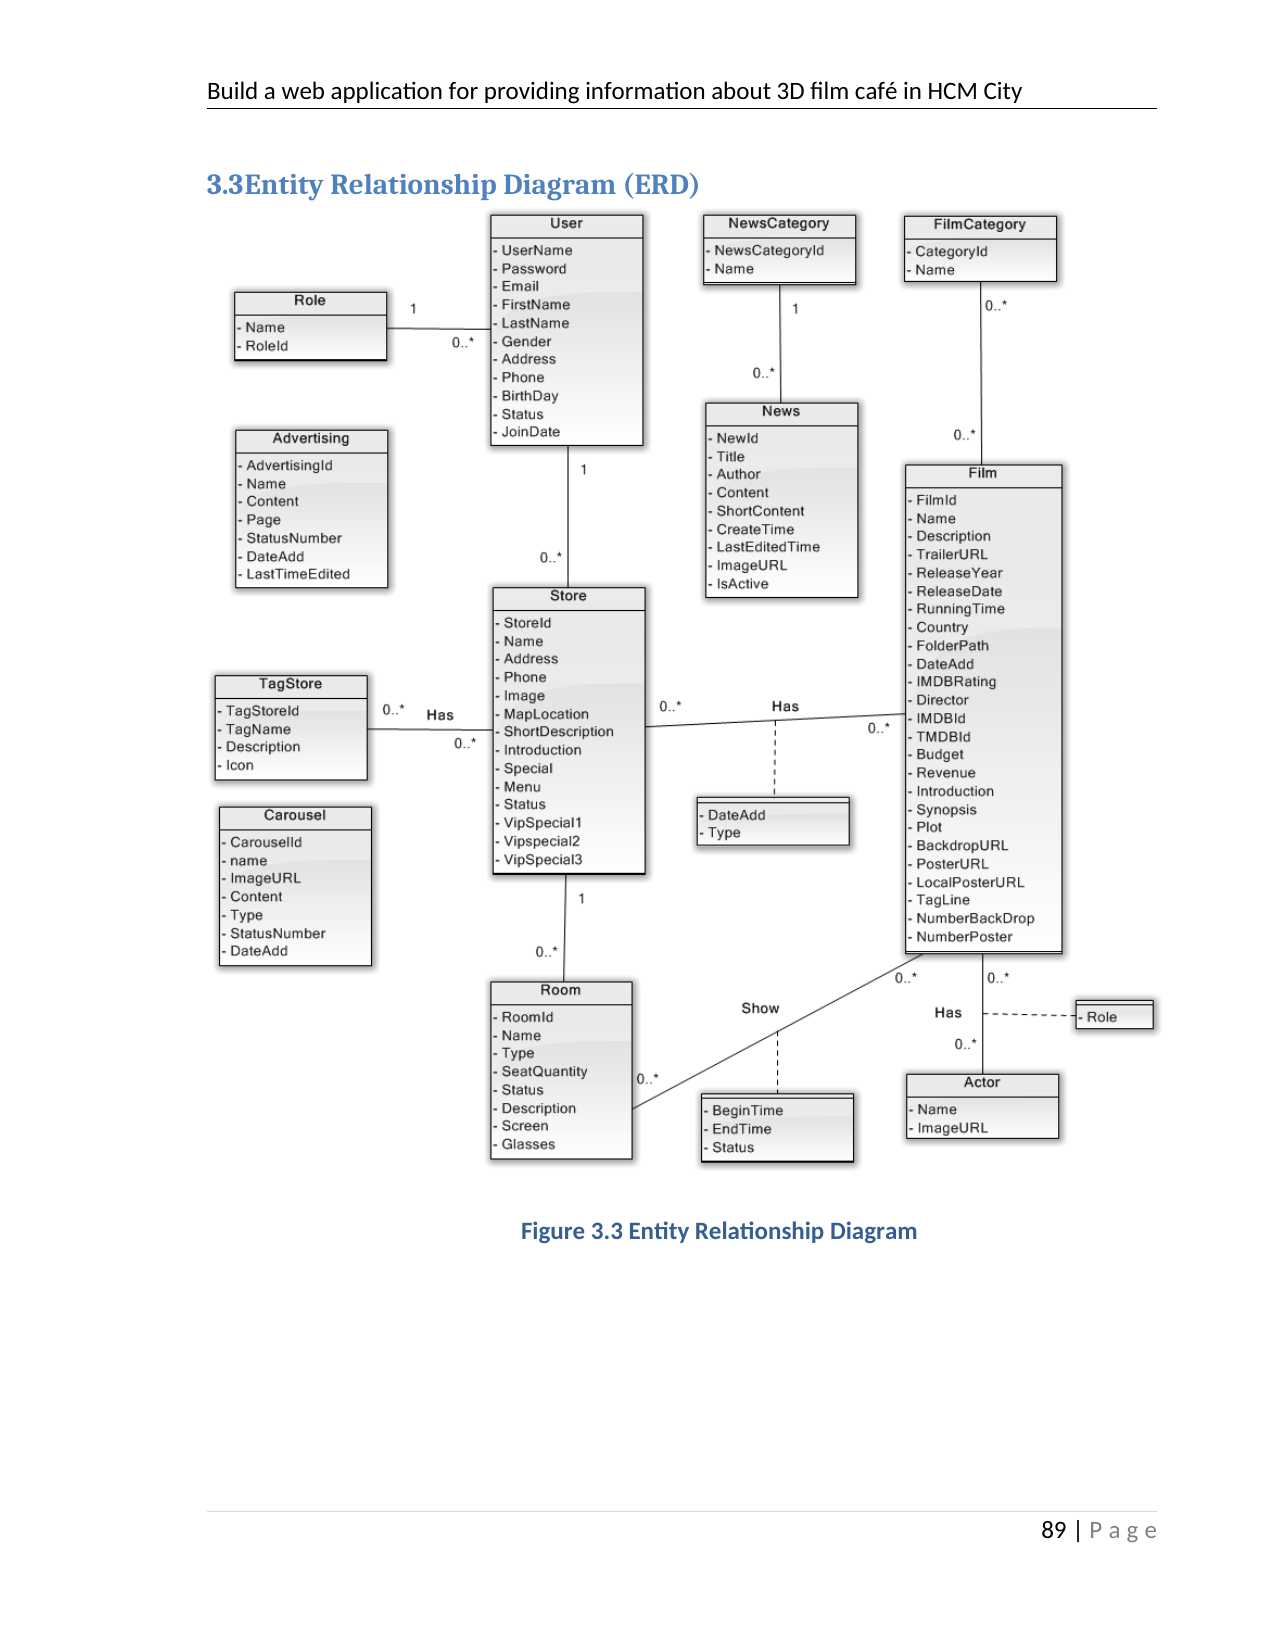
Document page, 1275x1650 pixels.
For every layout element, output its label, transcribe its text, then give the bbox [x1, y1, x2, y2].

text Figure 3.3 Entity Relationship Diagram [282, 1215, 1157, 1246]
picture [206, 207, 1182, 1190]
subtitle Entity Relationship Diagram (ERD) [207, 168, 1157, 202]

___

**What needs to be done**
Restate all of the material word for word. Keep out every picture.

**The completed task**
Document page, 1275x1650 pixels.
For every layout element, output its label, transcribe its text, then give the bbox [x1, y1, x2, y2].

text Figure 3.3 Entity Relationship Diagram [282, 1215, 1157, 1246]
picture [206, 207, 1182, 1190]
subtitle Entity Relationship Diagram (ERD) [207, 168, 1157, 202]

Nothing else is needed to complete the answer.